- [What to work on]: Rewrite the lines below, putting "baubles" wherever "ornament balls" appears and changing nothing else. Leave the pictures out of your version.

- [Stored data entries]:

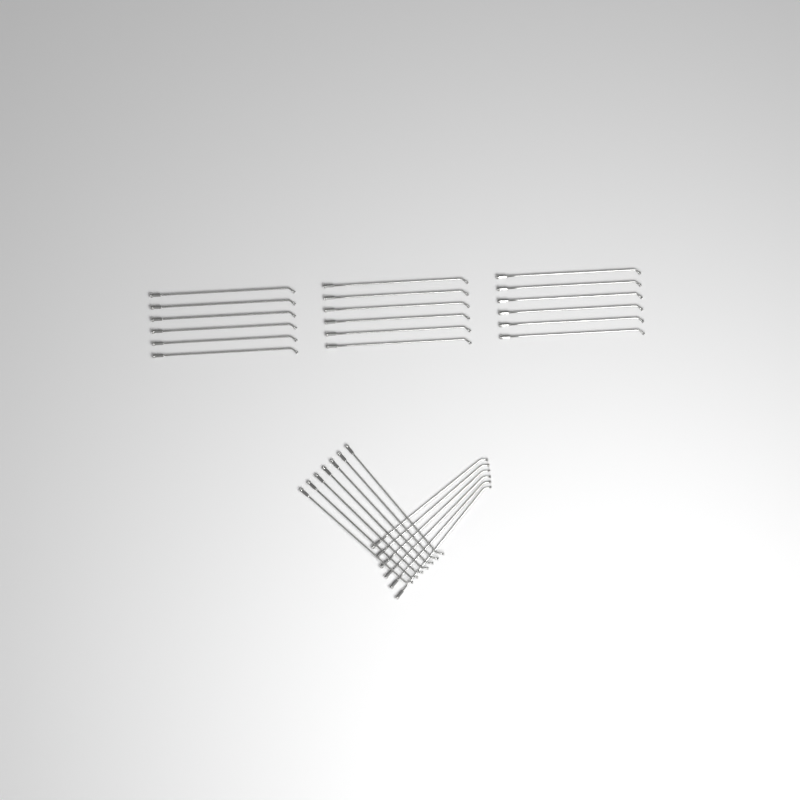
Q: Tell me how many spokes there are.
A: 31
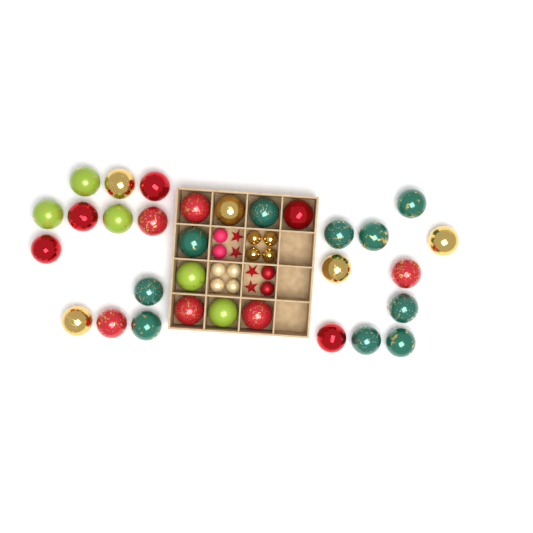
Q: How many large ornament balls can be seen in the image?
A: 31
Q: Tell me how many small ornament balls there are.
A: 12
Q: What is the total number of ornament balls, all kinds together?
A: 43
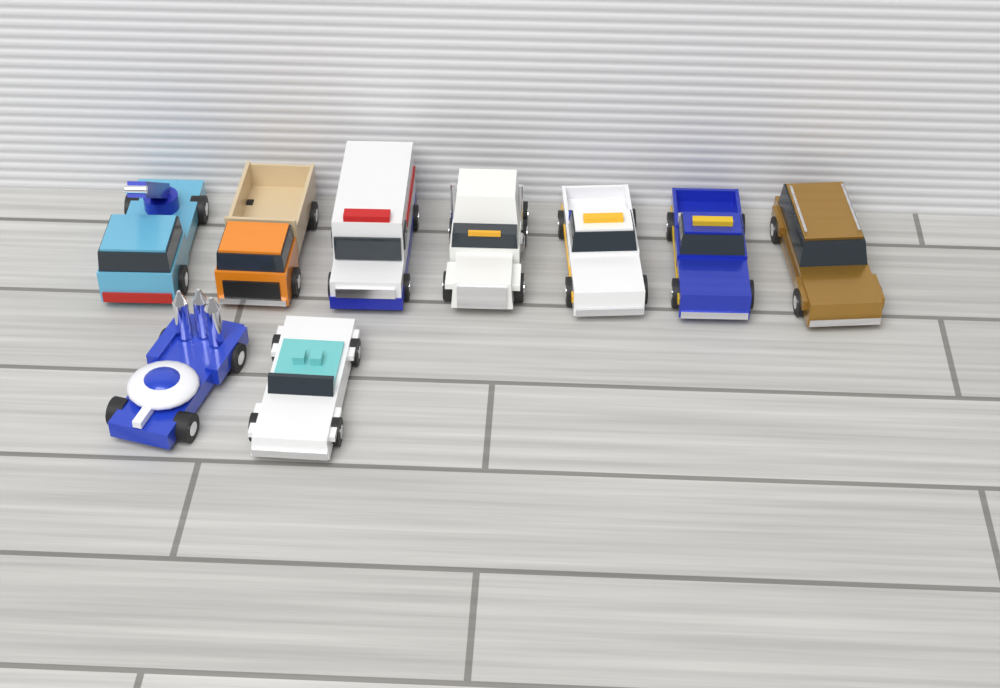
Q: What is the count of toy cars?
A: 9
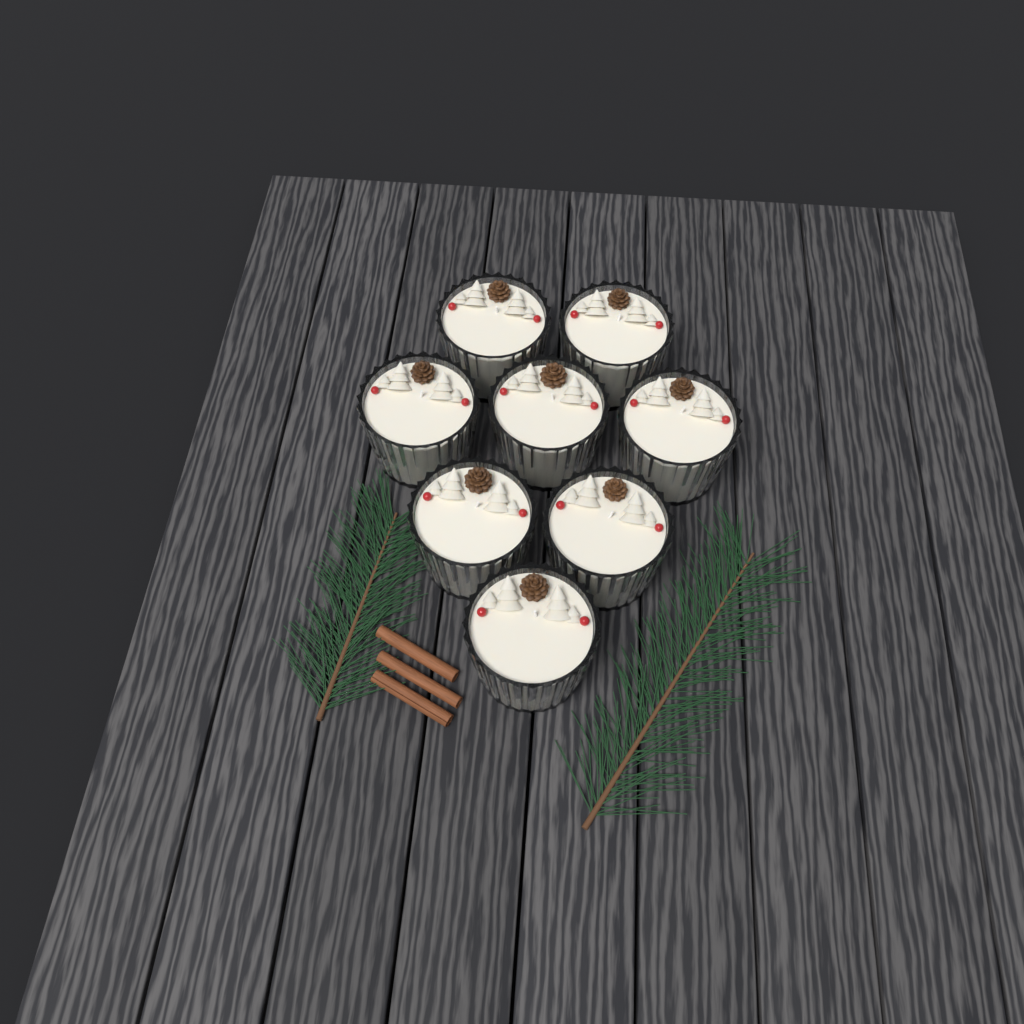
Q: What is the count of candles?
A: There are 8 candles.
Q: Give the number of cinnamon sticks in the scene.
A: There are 3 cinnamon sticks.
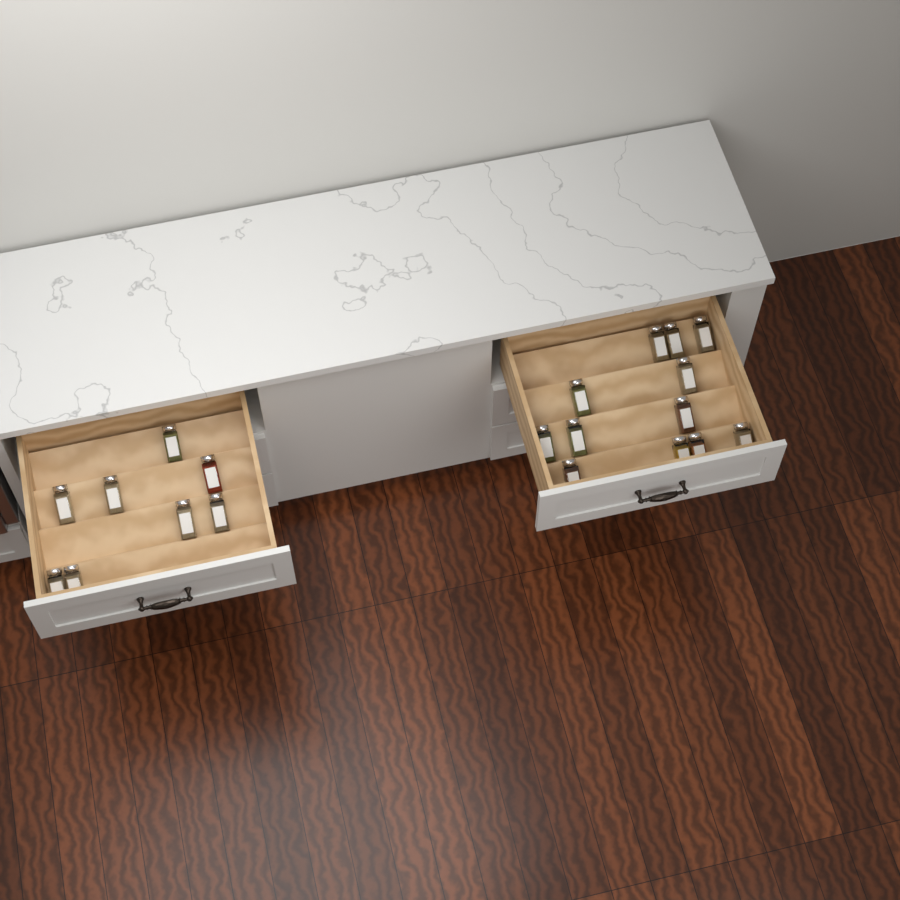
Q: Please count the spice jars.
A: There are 20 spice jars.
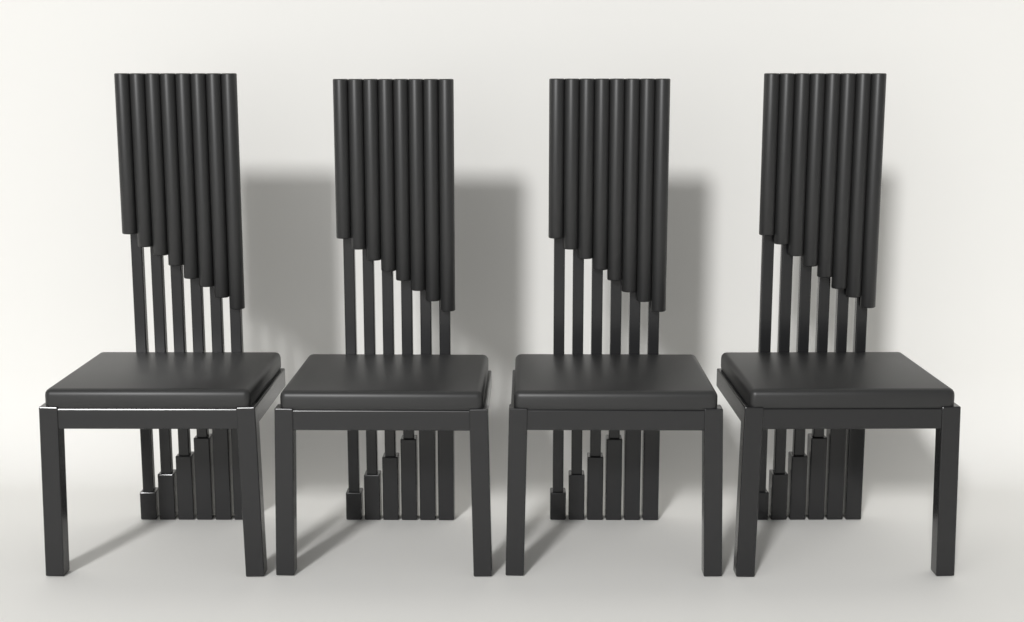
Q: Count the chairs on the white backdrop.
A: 4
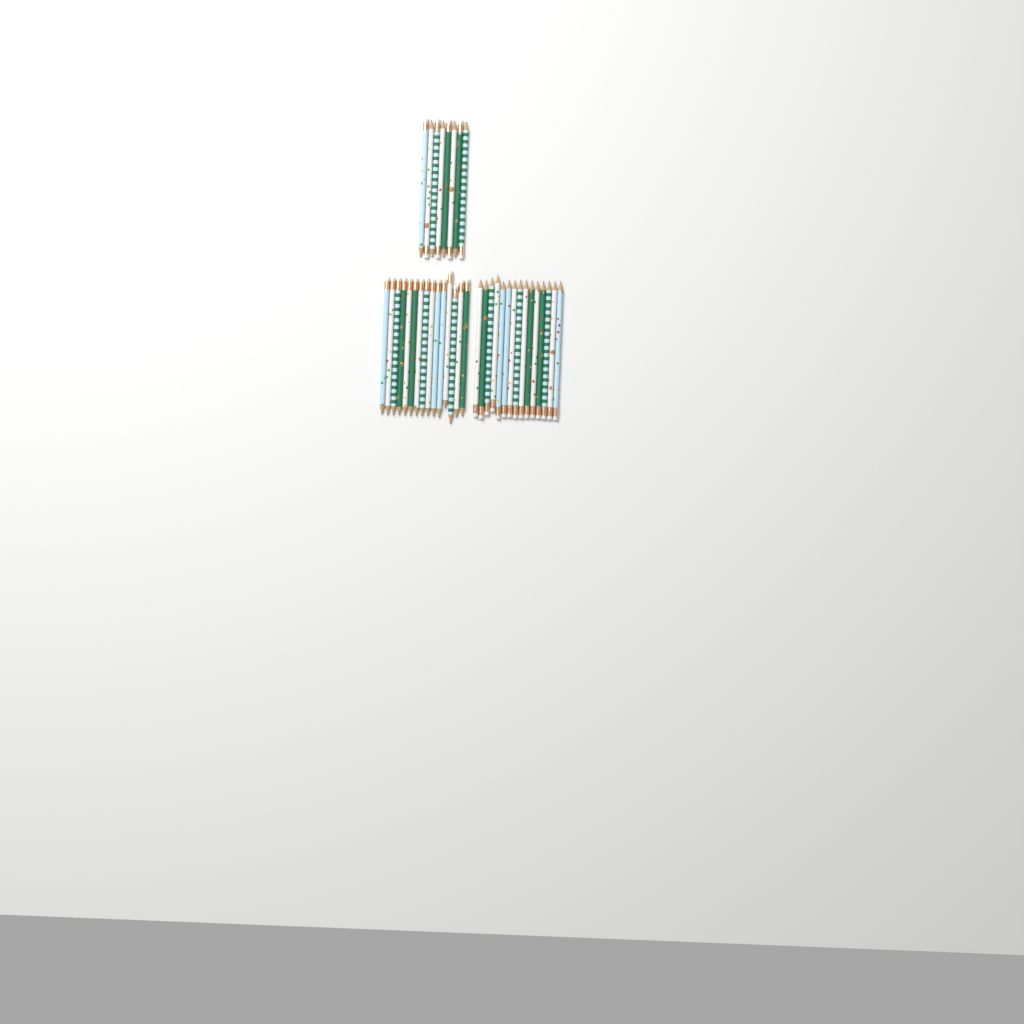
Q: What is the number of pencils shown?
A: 38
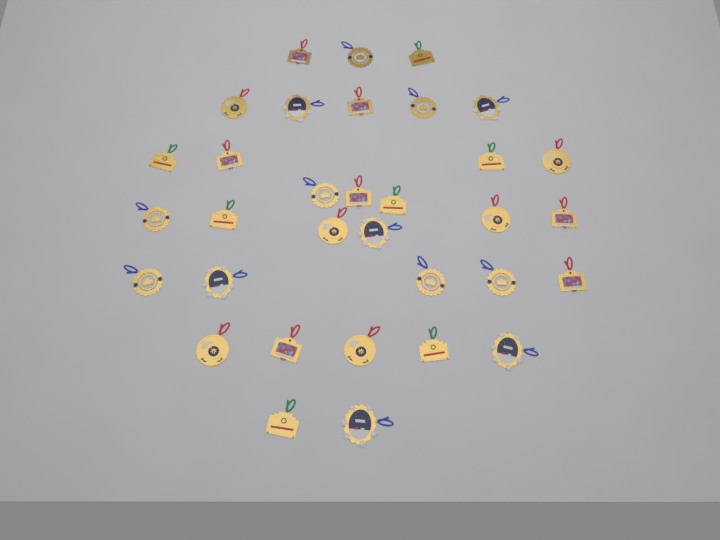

- [Exercise solution]:
Q: Tell me how many spokes there are.
A: 31
Q: How many large baubles can be seen in the image?
A: 31
Q: Tell me how many small baubles there are.
A: 12
Q: What is the total number of baubles, all kinds together?
A: 43
Q: What is the count of toy cars?
A: 9
Q: What is the count of candles?
A: There are 8 candles.
Q: Give the number of cinnamon sticks in the scene.
A: There are 3 cinnamon sticks.
Q: Please count the spice jars.
A: There are 20 spice jars.
Q: Count the chairs on the white backdrop.
A: 4
Q: What is the number of pencils shown?
A: 38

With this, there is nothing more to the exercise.